这件将人与尊组合为一体的大型青铜艺术品在中国与世界均属首次发现,可以说是“此次发掘中最重要的文物”。顶尊跪坐人像由上下两部分组成,上部为一件55厘米青铜大口尊。尊,古代用作酒器,在祭祀活动中体现敬重、推崇。
铜尊口沿内侧有短柱,肩部焊有精美的龙形装饰;下部则为一呈跪姿、双手持物于身前的高60厘米铜人。
三星堆遗址考古工作站站长雷雨坦言,湖北、湖南、重庆东部、陕西南部等地都曾出土带有中国南方特色的青铜容器。其特点是把中原地区的青铜尊、罍加以改制,形成南方特色的青铜礼器。这一点说明三星堆和这些地方都曾有密切的文化交流。
中国考古学会理事长王巍认为:从青铜顶尊人像的姿势来看,显然是在祭祀中或者是正供奉神灵的一个姿势,该文物对于研究三星堆宗教信仰、三星堆和商王朝关系,是非常重要的器物。

=======

## 要做的事
1. 把原文从“这件将人与尊组合为一体的大型”一直到“王朝关系,是非常重要的器物。”这一段，一字不差地重新打出来。
2. 把数据块里从开头一直到含有“road: (256, 340)”的那一行为止的各行（两头都算）放进一个 JSON 字符串列表，每行一项，空行跳过，只要这些行。图片不要放进答案里。
下面这些行跟原文没有任何关系。

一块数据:
=======

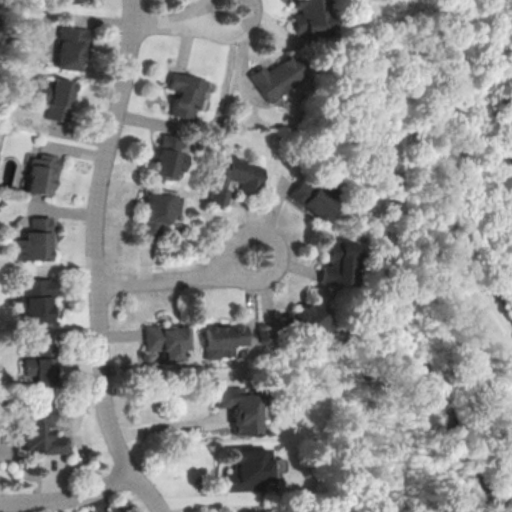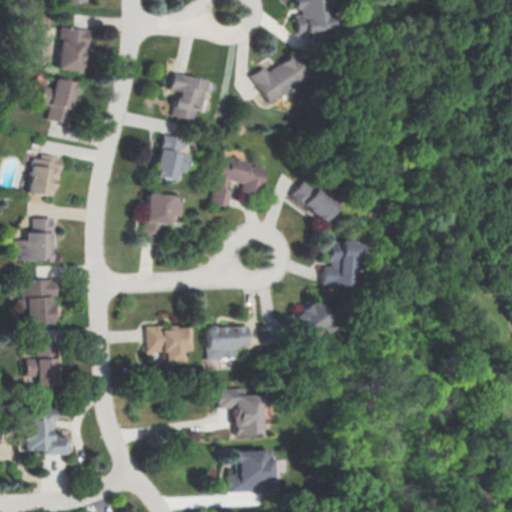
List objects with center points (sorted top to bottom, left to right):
building: (67, 0)
building: (65, 1)
building: (309, 14)
building: (307, 15)
road: (178, 20)
building: (70, 44)
building: (68, 48)
building: (275, 76)
building: (277, 78)
building: (187, 89)
building: (184, 94)
building: (57, 97)
building: (55, 98)
building: (170, 156)
building: (168, 157)
road: (496, 157)
building: (44, 172)
building: (40, 174)
building: (235, 176)
building: (233, 178)
road: (103, 188)
building: (310, 196)
building: (310, 197)
building: (160, 207)
building: (157, 212)
building: (34, 239)
building: (32, 240)
building: (340, 262)
park: (468, 262)
building: (336, 263)
road: (178, 282)
building: (36, 295)
building: (32, 299)
building: (303, 317)
building: (309, 319)
building: (167, 338)
building: (222, 338)
building: (164, 340)
building: (220, 340)
building: (39, 360)
building: (37, 362)
building: (241, 407)
building: (30, 424)
building: (35, 430)
road: (167, 434)
road: (116, 451)
building: (246, 468)
building: (245, 469)
road: (68, 498)
building: (248, 511)
building: (248, 511)
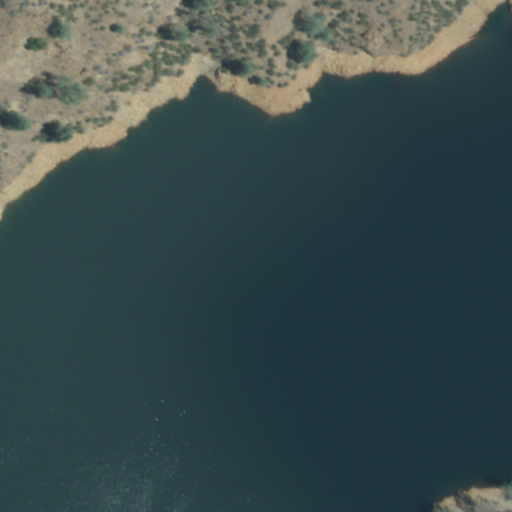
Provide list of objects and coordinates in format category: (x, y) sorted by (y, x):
river: (240, 322)
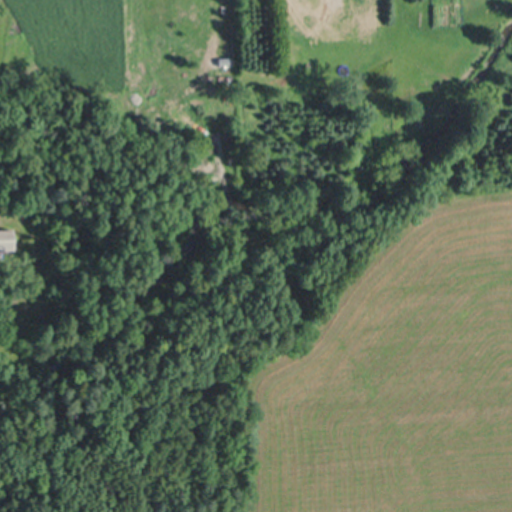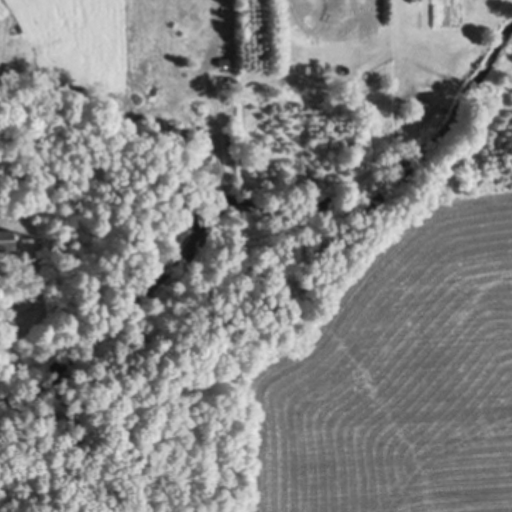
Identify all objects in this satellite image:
river: (263, 206)
building: (6, 236)
building: (5, 239)
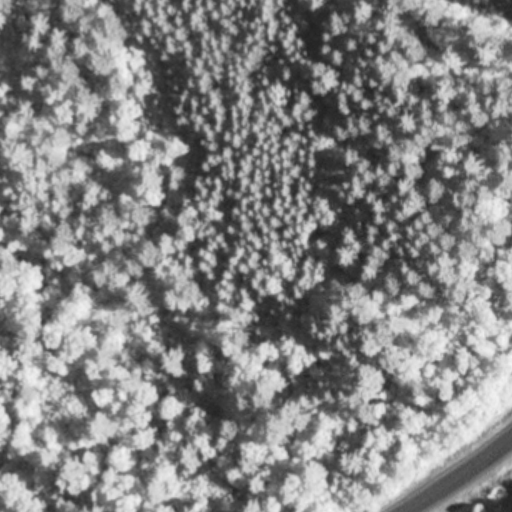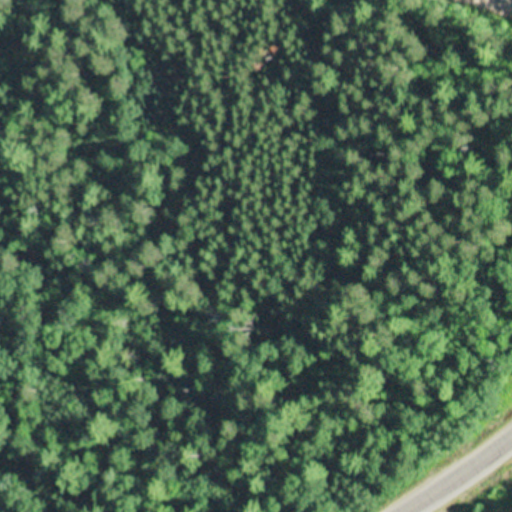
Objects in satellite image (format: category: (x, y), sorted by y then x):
road: (504, 3)
road: (456, 475)
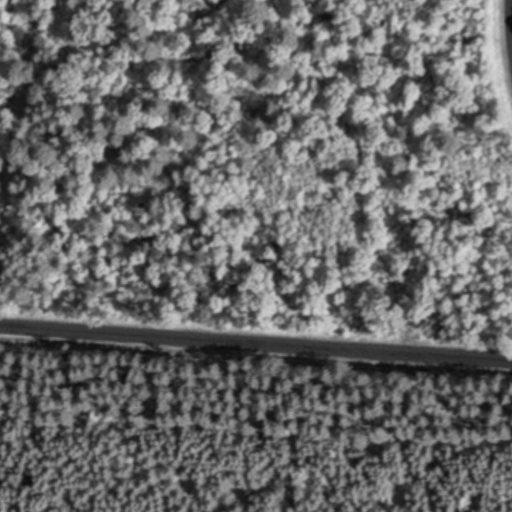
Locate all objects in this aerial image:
road: (462, 27)
road: (256, 340)
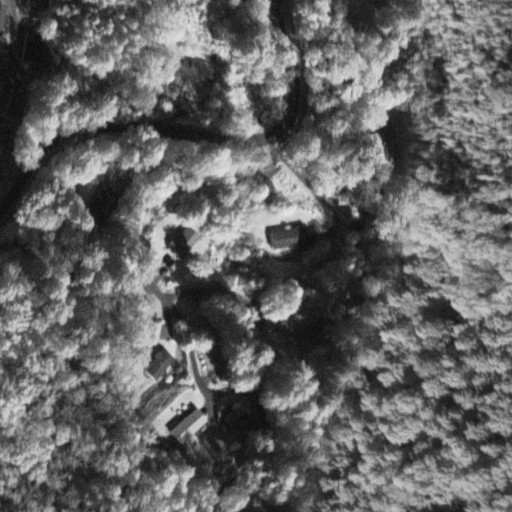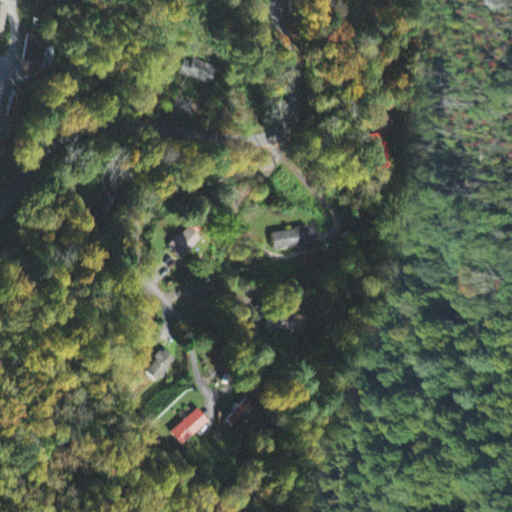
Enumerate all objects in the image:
building: (1, 19)
road: (15, 45)
building: (34, 51)
building: (196, 68)
building: (198, 72)
road: (191, 132)
building: (377, 148)
building: (379, 155)
building: (102, 201)
building: (104, 204)
building: (288, 236)
building: (288, 240)
building: (182, 241)
building: (183, 245)
road: (175, 307)
building: (282, 319)
building: (291, 324)
building: (159, 364)
building: (160, 368)
building: (236, 410)
building: (239, 414)
building: (187, 424)
building: (188, 429)
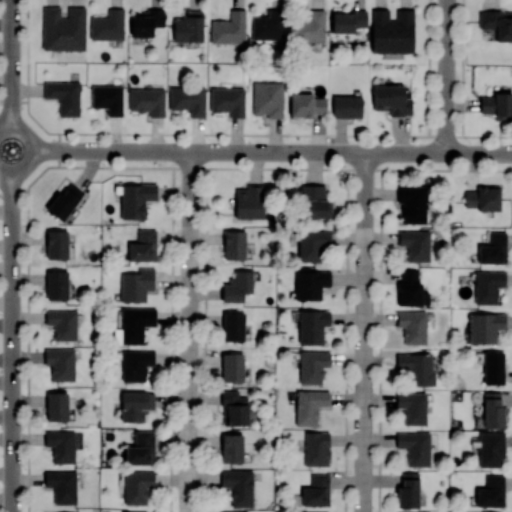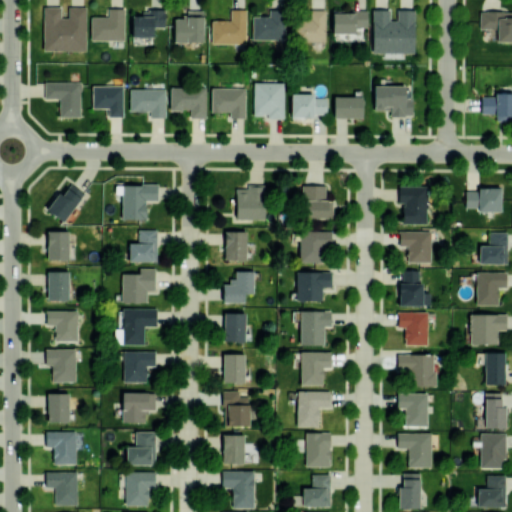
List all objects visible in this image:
building: (347, 19)
building: (347, 20)
building: (146, 22)
building: (147, 22)
building: (497, 22)
building: (497, 23)
building: (309, 24)
building: (107, 25)
building: (108, 25)
building: (268, 25)
building: (269, 25)
building: (188, 26)
building: (188, 26)
building: (309, 26)
building: (63, 28)
building: (64, 28)
building: (229, 28)
building: (229, 28)
building: (392, 30)
building: (392, 31)
road: (12, 51)
road: (447, 76)
building: (64, 95)
building: (65, 96)
building: (107, 97)
building: (107, 98)
building: (188, 99)
building: (188, 99)
building: (267, 99)
building: (268, 99)
building: (391, 99)
building: (392, 99)
building: (147, 100)
building: (147, 100)
building: (227, 100)
building: (227, 100)
building: (305, 105)
building: (306, 105)
building: (497, 105)
building: (497, 105)
building: (347, 106)
building: (347, 106)
road: (17, 116)
road: (6, 117)
road: (19, 129)
road: (45, 145)
road: (285, 151)
road: (45, 154)
road: (5, 184)
road: (16, 184)
building: (482, 198)
building: (482, 198)
building: (135, 199)
building: (136, 199)
building: (65, 201)
building: (249, 201)
building: (313, 201)
building: (314, 201)
building: (64, 202)
building: (250, 202)
building: (412, 203)
building: (412, 203)
building: (56, 244)
building: (56, 244)
building: (234, 244)
building: (234, 244)
building: (312, 244)
building: (415, 244)
building: (415, 244)
building: (143, 245)
building: (313, 245)
building: (143, 246)
building: (492, 248)
building: (492, 248)
building: (311, 283)
building: (56, 284)
building: (57, 284)
building: (136, 284)
building: (136, 284)
building: (311, 284)
building: (237, 286)
building: (237, 286)
building: (487, 286)
building: (487, 286)
building: (409, 288)
building: (410, 289)
building: (62, 323)
building: (63, 323)
building: (135, 323)
building: (135, 323)
building: (233, 325)
building: (312, 325)
building: (312, 325)
building: (233, 326)
building: (412, 326)
building: (413, 326)
building: (484, 326)
building: (484, 327)
road: (189, 331)
road: (364, 332)
park: (55, 344)
road: (11, 356)
building: (60, 362)
building: (60, 363)
building: (135, 364)
building: (136, 364)
building: (312, 365)
building: (232, 366)
building: (312, 366)
building: (232, 367)
building: (416, 367)
building: (416, 367)
building: (493, 367)
building: (493, 367)
building: (136, 405)
building: (136, 405)
building: (309, 405)
building: (57, 406)
building: (57, 406)
building: (309, 406)
building: (412, 406)
building: (412, 406)
building: (234, 407)
building: (234, 408)
building: (493, 409)
building: (493, 410)
building: (60, 445)
building: (61, 445)
building: (231, 447)
building: (415, 447)
building: (415, 447)
building: (140, 448)
building: (141, 448)
building: (232, 448)
building: (316, 448)
building: (316, 448)
building: (491, 449)
building: (491, 449)
building: (61, 486)
building: (62, 486)
building: (137, 486)
building: (137, 486)
building: (239, 486)
building: (239, 486)
building: (316, 490)
building: (316, 490)
building: (408, 490)
building: (408, 490)
building: (491, 491)
building: (491, 491)
building: (233, 511)
building: (235, 511)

=======

## 各题答案
1.
这件将人与尊组合为一体的大型青铜艺术品在中国与世界均属首次发现,可以说是“此次发掘中最重要的文物”。顶尊跪坐人像由上下两部分组成,上部为一件55厘米青铜大口尊。尊,古代用作酒器,在祭祀活动中体现敬重、推崇。
铜尊口沿内侧有短柱,肩部焊有精美的龙形装饰;下部则为一呈跪姿、双手持物于身前的高60厘米铜人。
三星堆遗址考古工作站站长雷雨坦言,湖北、湖南、重庆东部、陕西南部等地都曾出土带有中国南方特色的青铜容器。其特点是把中原地区的青铜尊、罍加以改制,形成南方特色的青铜礼器。这一点说明三星堆和这些地方都曾有密切的文化交流。
中国考古学会理事长王巍认为:从青铜顶尊人像的姿势来看,显然是在祭祀中或者是正供奉神灵的一个姿势,该文物对于研究三星堆宗教信仰、三星堆和商王朝关系,是非常重要的器物。

2.
[
  "List objects with center points (sorted top to bottom, left to right):",
  "building: (67, 0)",
  "building: (65, 1)",
  "building: (309, 14)",
  "building: (307, 15)",
  "road: (178, 20)",
  "building: (70, 44)",
  "building: (68, 48)",
  "building: (275, 76)",
  "building: (277, 78)",
  "building: (187, 89)",
  "building: (184, 94)",
  "building: (57, 97)",
  "building: (55, 98)",
  "building: (170, 156)",
  "building: (168, 157)",
  "road: (496, 157)",
  "building: (44, 172)",
  "building: (40, 174)",
  "building: (235, 176)",
  "building: (233, 178)",
  "road: (103, 188)",
  "building: (310, 196)",
  "building: (310, 197)",
  "building: (160, 207)",
  "building: (157, 212)",
  "building: (34, 239)",
  "building: (32, 240)",
  "building: (340, 262)",
  "park: (468, 262)",
  "building: (336, 263)",
  "road: (178, 282)",
  "building: (36, 295)",
  "building: (32, 299)",
  "building: (303, 317)",
  "building: (309, 319)",
  "building: (167, 338)",
  "building: (222, 338)",
  "building: (164, 340)",
  "building: (220, 340)",
  "building: (39, 360)",
  "building: (37, 362)",
  "building: (241, 407)",
  "building: (30, 424)",
  "building: (35, 430)",
  "road: (167, 434)",
  "road: (116, 451)",
  "building: (246, 468)",
  "building: (245, 469)",
  "road: (68, 498)",
  "building: (248, 511)",
  "building: (248, 511)",
  "Provide list of objects and coordinates in format category: (x, y) sorted by (y, x):",
  "river: (240, 322)",
  "Identify all objects in this satellite image:",
  "river: (263, 206)",
  "building: (6, 236)",
  "building: (5, 239)",
  "Objects in satellite image (format: category: (x, y), sorted by y then x):",
  "road: (504, 3)",
  "road: (456, 475)",
  "Locate all objects in this aerial image:",
  "road: (462, 27)",
  "road: (256, 340)"
]